=== Section Start ===

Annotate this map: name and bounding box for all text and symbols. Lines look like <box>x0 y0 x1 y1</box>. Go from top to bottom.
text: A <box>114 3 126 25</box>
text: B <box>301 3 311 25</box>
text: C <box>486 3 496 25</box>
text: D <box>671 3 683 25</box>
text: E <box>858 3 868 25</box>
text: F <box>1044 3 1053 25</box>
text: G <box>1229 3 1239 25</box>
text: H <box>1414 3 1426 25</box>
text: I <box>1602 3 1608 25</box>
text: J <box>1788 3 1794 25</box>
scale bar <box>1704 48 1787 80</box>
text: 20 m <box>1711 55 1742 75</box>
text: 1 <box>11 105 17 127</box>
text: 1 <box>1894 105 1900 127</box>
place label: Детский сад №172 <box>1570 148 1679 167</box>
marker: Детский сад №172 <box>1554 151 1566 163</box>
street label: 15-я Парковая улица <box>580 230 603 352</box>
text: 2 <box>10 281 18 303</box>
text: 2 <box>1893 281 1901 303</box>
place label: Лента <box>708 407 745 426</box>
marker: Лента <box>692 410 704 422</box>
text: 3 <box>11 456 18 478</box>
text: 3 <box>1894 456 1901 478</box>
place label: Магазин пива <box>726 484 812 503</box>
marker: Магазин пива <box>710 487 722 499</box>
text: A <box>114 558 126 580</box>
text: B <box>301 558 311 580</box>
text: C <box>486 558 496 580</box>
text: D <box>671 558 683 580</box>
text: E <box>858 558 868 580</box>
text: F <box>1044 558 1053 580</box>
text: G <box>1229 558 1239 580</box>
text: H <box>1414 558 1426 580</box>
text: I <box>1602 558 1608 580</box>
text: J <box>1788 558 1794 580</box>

=== Section End ===

§ The task
Show each line in the entries that holds the string "marker".

§ Answer
marker: Детский сад №172 <box>1554 151 1566 163</box>
marker: Лента <box>692 410 704 422</box>
marker: Магазин пива <box>710 487 722 499</box>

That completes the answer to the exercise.